Jamal Khashoggi was murdered in October after he entered a Saudi diplomatic building in Turkey. The killing of the recently hired Washington Post Global Opinions columnist, who had previously taken self-exile in the United States, provided the spark for a foreign propaganda firestorm. A spat that should have been exclusively between Turkey and Saudi Arabia was weaponized by Saudi Arabia’s enemies — mostly Qatar and Turkey — to weaken Riyadh’s foreign policy and its alliance with the United States. 

Following Khashoggi’s death, the U.S. legacy media published countless anonymously sourced pieces, which came almost exclusively from foreign intelligence agencies, that claimed Khashoggi was murdered in a horrific fashion and that he was killed on direct orders from Saudi Crown Prince Mohammed Bin Salman (MBS), who is next in line to the Saudi throne. After Khashoggi’s death, the Washington Post waged an all-out information war against Saudi Arabia in defense of its departed contributor, taking to extreme, reckless lengths to do so. The Post has routinely featured op-eds from high-ranking Iranian terrorist regime officials, Houthi rebel leaders who have called for death to America and have been implicated in the torture of journalists, and Muslim Brotherhood leaders who have supported terrorist organizations.

Evidence continues to emerge that Khashoggi was not the man that the media represented him as.
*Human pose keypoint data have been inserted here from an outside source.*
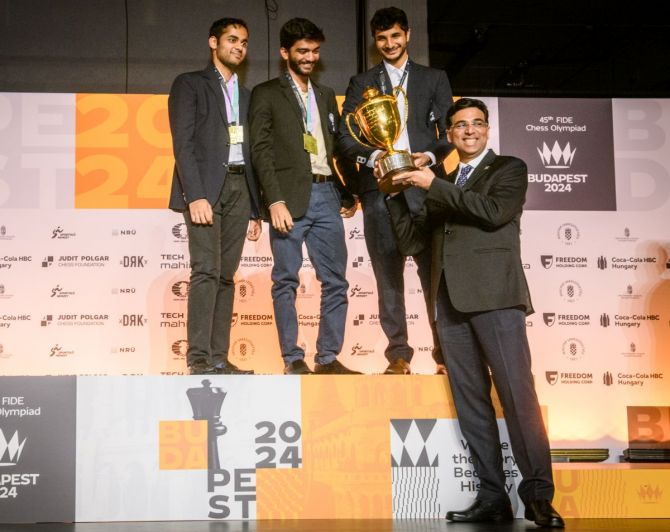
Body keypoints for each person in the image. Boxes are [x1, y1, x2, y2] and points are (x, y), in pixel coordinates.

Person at [384, 98, 564, 528]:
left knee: (518, 400)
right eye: (460, 125)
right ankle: (492, 496)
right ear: (448, 134)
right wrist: (392, 194)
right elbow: (414, 244)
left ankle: (538, 497)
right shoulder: (441, 180)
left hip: (497, 299)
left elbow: (493, 212)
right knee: (472, 405)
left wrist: (432, 185)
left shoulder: (509, 169)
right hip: (449, 303)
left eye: (476, 124)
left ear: (487, 130)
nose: (468, 131)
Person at [338, 6, 453, 375]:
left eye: (395, 36)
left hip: (425, 186)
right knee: (387, 275)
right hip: (379, 187)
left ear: (408, 35)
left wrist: (428, 159)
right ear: (375, 42)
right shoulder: (361, 83)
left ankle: (445, 355)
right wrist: (375, 157)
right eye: (382, 38)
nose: (389, 44)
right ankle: (398, 355)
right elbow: (345, 137)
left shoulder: (434, 78)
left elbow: (450, 134)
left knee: (434, 275)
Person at [249, 18, 360, 375]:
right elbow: (261, 151)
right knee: (286, 280)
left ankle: (327, 358)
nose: (310, 57)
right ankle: (292, 358)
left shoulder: (326, 95)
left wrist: (346, 191)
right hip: (288, 199)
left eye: (314, 51)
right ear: (285, 53)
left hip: (326, 192)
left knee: (336, 282)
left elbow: (330, 150)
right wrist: (273, 201)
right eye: (302, 51)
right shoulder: (266, 93)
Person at [168, 17, 262, 375]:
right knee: (206, 271)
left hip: (241, 188)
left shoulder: (249, 95)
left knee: (226, 276)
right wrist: (195, 194)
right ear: (214, 43)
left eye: (244, 42)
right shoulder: (190, 84)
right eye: (232, 40)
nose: (239, 46)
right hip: (206, 189)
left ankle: (220, 358)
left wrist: (255, 206)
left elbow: (252, 150)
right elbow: (183, 143)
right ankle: (199, 360)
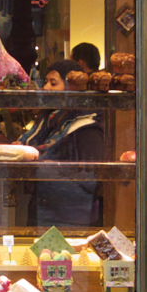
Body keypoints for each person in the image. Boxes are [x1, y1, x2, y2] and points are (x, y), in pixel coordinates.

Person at [21, 59, 109, 227]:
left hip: (71, 216)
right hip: (44, 209)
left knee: (62, 254)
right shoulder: (52, 121)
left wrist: (43, 167)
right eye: (46, 82)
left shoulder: (87, 129)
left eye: (53, 83)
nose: (46, 88)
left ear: (72, 87)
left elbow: (89, 178)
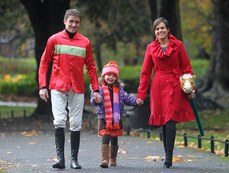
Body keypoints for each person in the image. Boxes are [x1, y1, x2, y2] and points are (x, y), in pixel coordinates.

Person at [38, 9, 101, 169]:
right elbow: (44, 62)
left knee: (76, 123)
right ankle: (61, 160)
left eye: (77, 22)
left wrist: (96, 89)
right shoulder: (54, 39)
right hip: (58, 86)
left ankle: (74, 160)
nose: (74, 24)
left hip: (77, 87)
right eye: (71, 21)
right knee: (59, 121)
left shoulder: (85, 42)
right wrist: (42, 86)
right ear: (65, 21)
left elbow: (91, 67)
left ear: (79, 23)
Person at [136, 17, 196, 168]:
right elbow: (145, 73)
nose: (160, 31)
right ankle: (166, 153)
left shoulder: (178, 45)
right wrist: (141, 94)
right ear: (154, 32)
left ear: (168, 30)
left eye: (162, 28)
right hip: (158, 85)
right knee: (163, 120)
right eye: (157, 29)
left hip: (176, 84)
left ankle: (169, 157)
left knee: (170, 119)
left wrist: (190, 86)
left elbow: (186, 67)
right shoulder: (150, 48)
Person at [90, 61, 142, 168]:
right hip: (105, 117)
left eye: (113, 76)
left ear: (116, 77)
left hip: (116, 118)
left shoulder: (120, 89)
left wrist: (136, 100)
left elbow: (127, 98)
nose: (111, 77)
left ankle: (112, 159)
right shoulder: (98, 88)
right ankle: (105, 160)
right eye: (108, 75)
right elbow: (93, 100)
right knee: (106, 136)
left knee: (114, 138)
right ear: (104, 76)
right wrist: (97, 100)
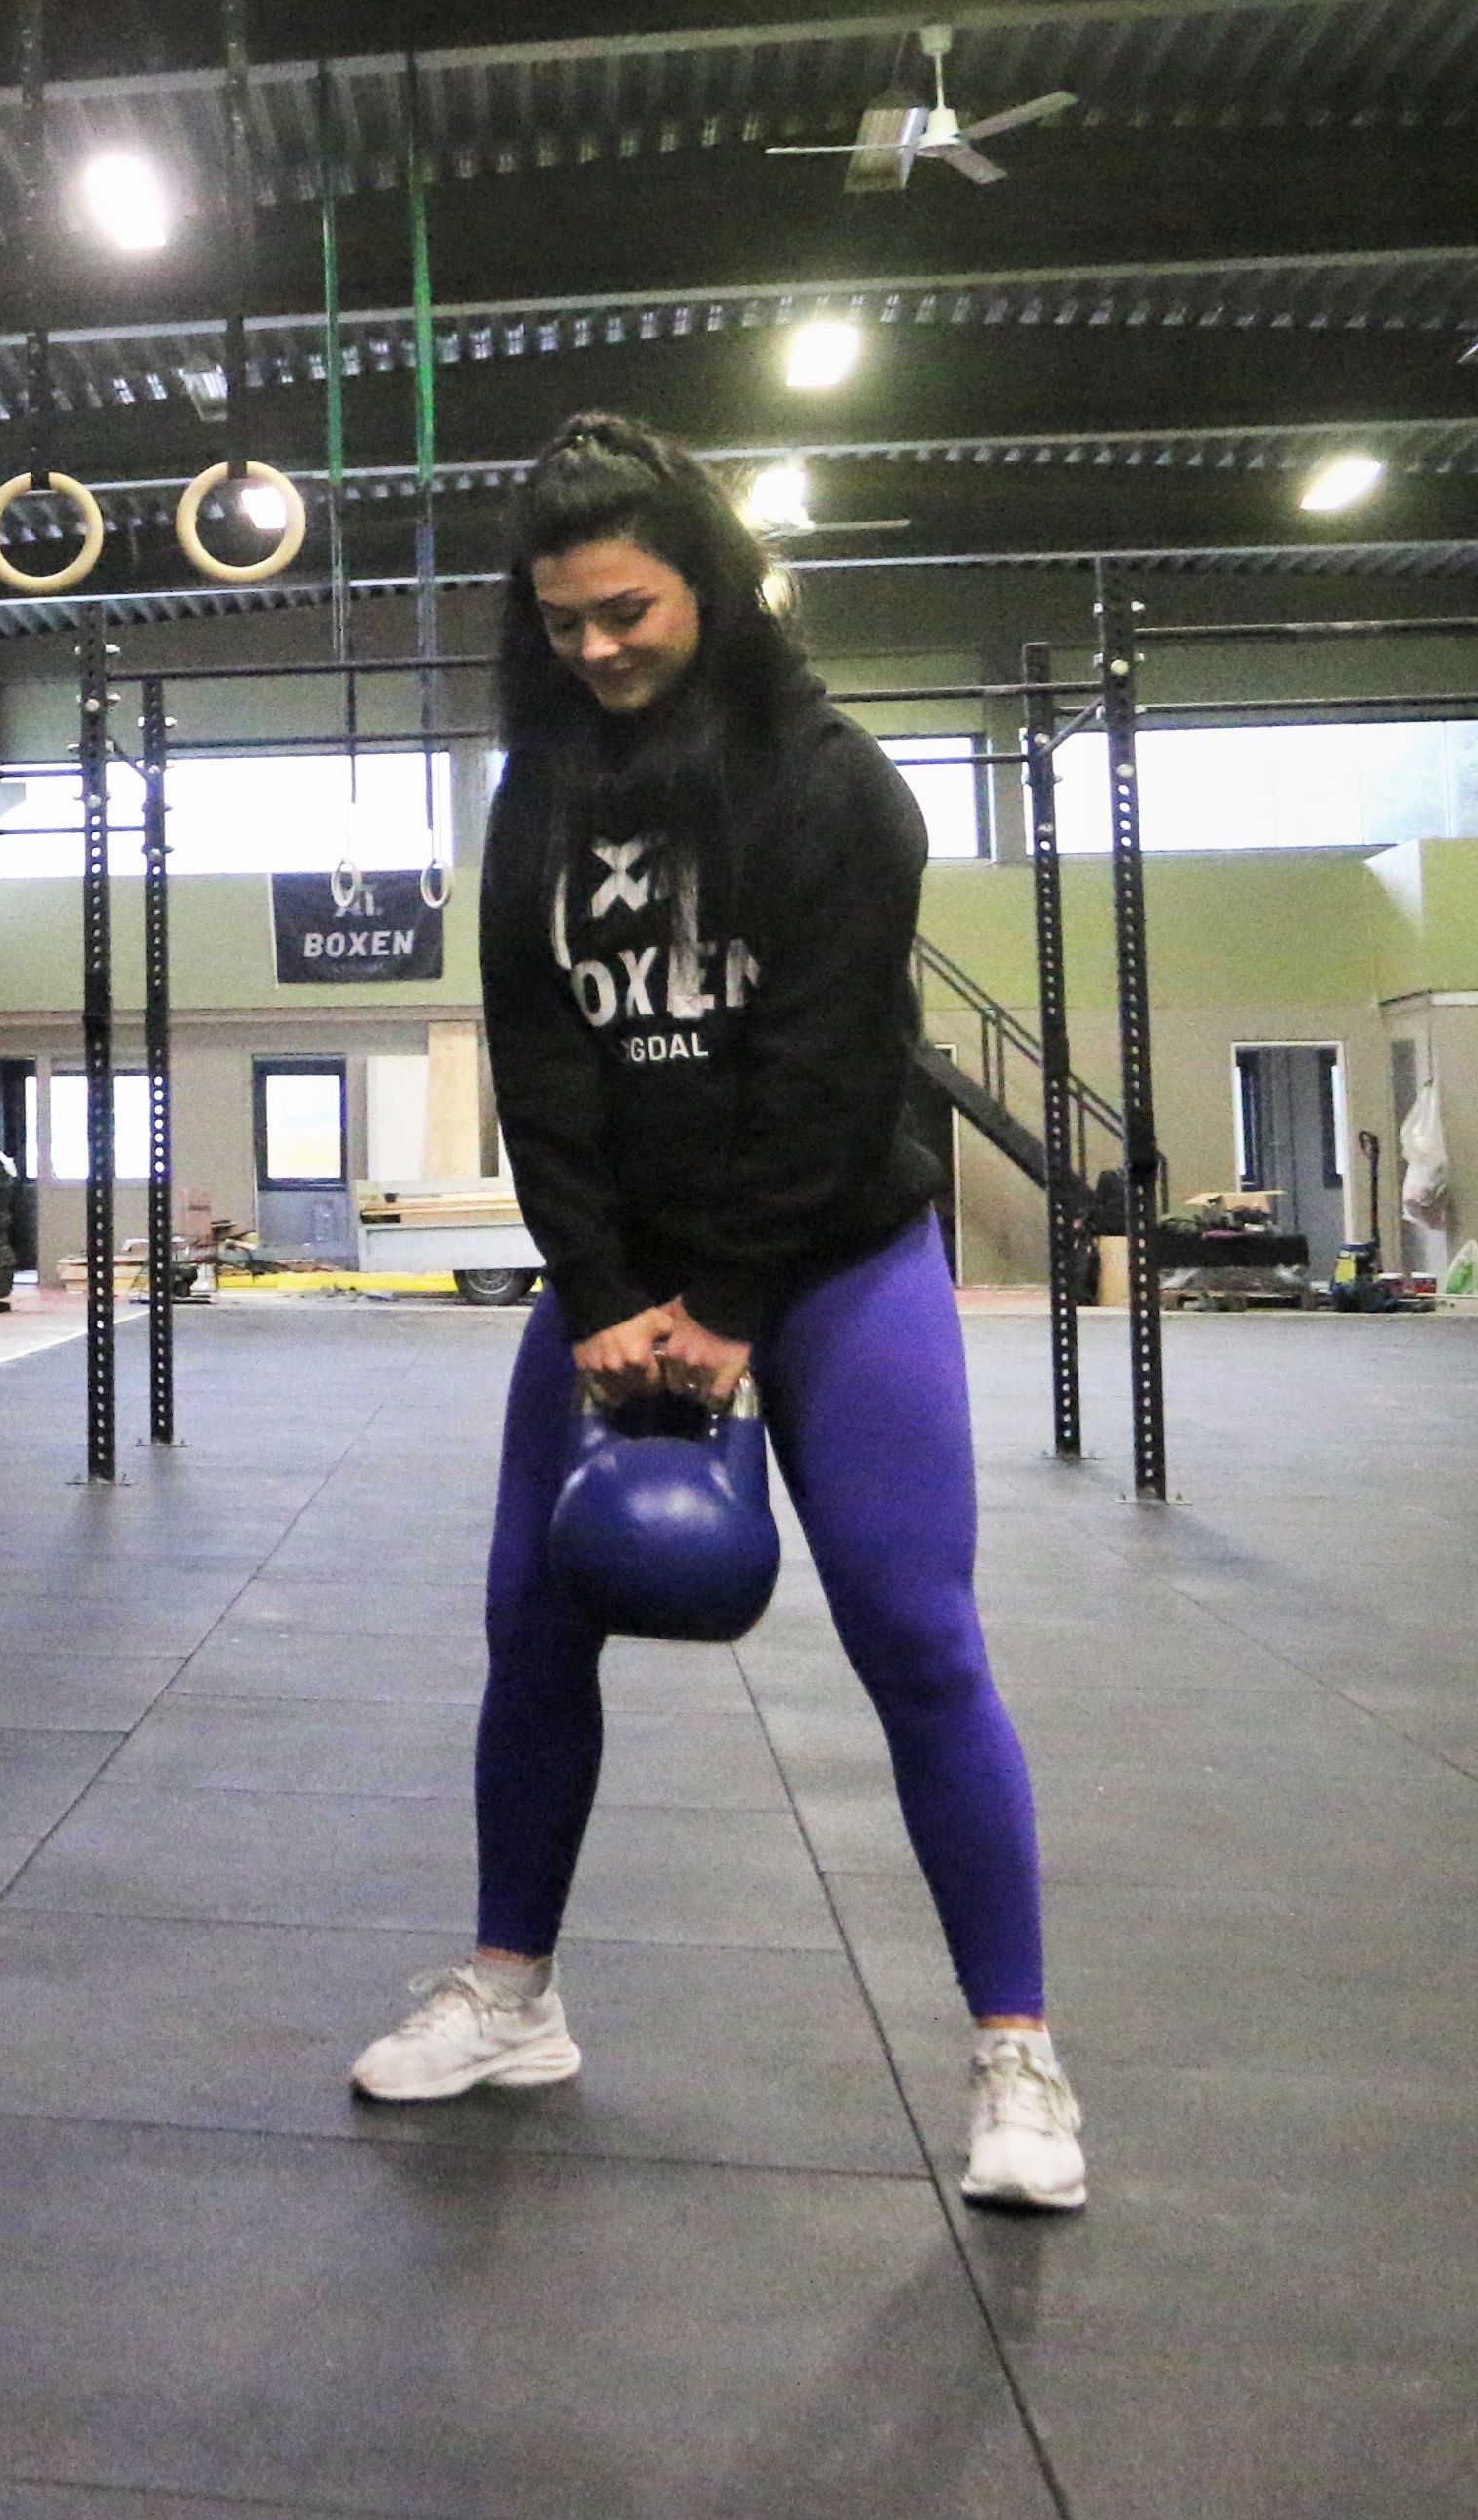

Not only was he an unreformed Islamist activist who was dedicated to anti-democratic ideals, we now know he was working in tandem with elements of the government of Qatar to spread its foreign policy priorities into the pages of the Washington Post. 

“Text messages between Khashoggi and an executive at Qatar Foundation International show that the executive, Maggie Mitchell Salem, at times shaped the columns he submitted to The Washington Post, proposing topics, drafting material and prodding him to take a harder line against the Saudi government,” the Post reported in a piece that attempted to whitewash his collusion with Doha. Additionally, the Post report disclosed that Khashoggi’s stories were reviewed by a translator who worked for the Qatari embassy in Washington, D.C. The late Washington Post columnist had also been working with a who’s who of U.S.-based Islamist operatives on so-called “Islamic Democracy” promotion, which was largely a front for his preferred Muslim Brotherhood-aligned policies.

The $5+ million dollars spent on the Super Bowl ad could have gone to hiring real journalists — the type who willingly risk their lives every day to bring us unfiltered stories from across the globe, whether they are deployed to war zones or are citizen journalists reporting from inside totalitarian regimes. Khashoggi was not one of them. For the Washington Post to pretend that Jamal Khashoggi was a journalist disgraces the legacy of those who have paid the ultimate sacrifice in search of the absolute truth.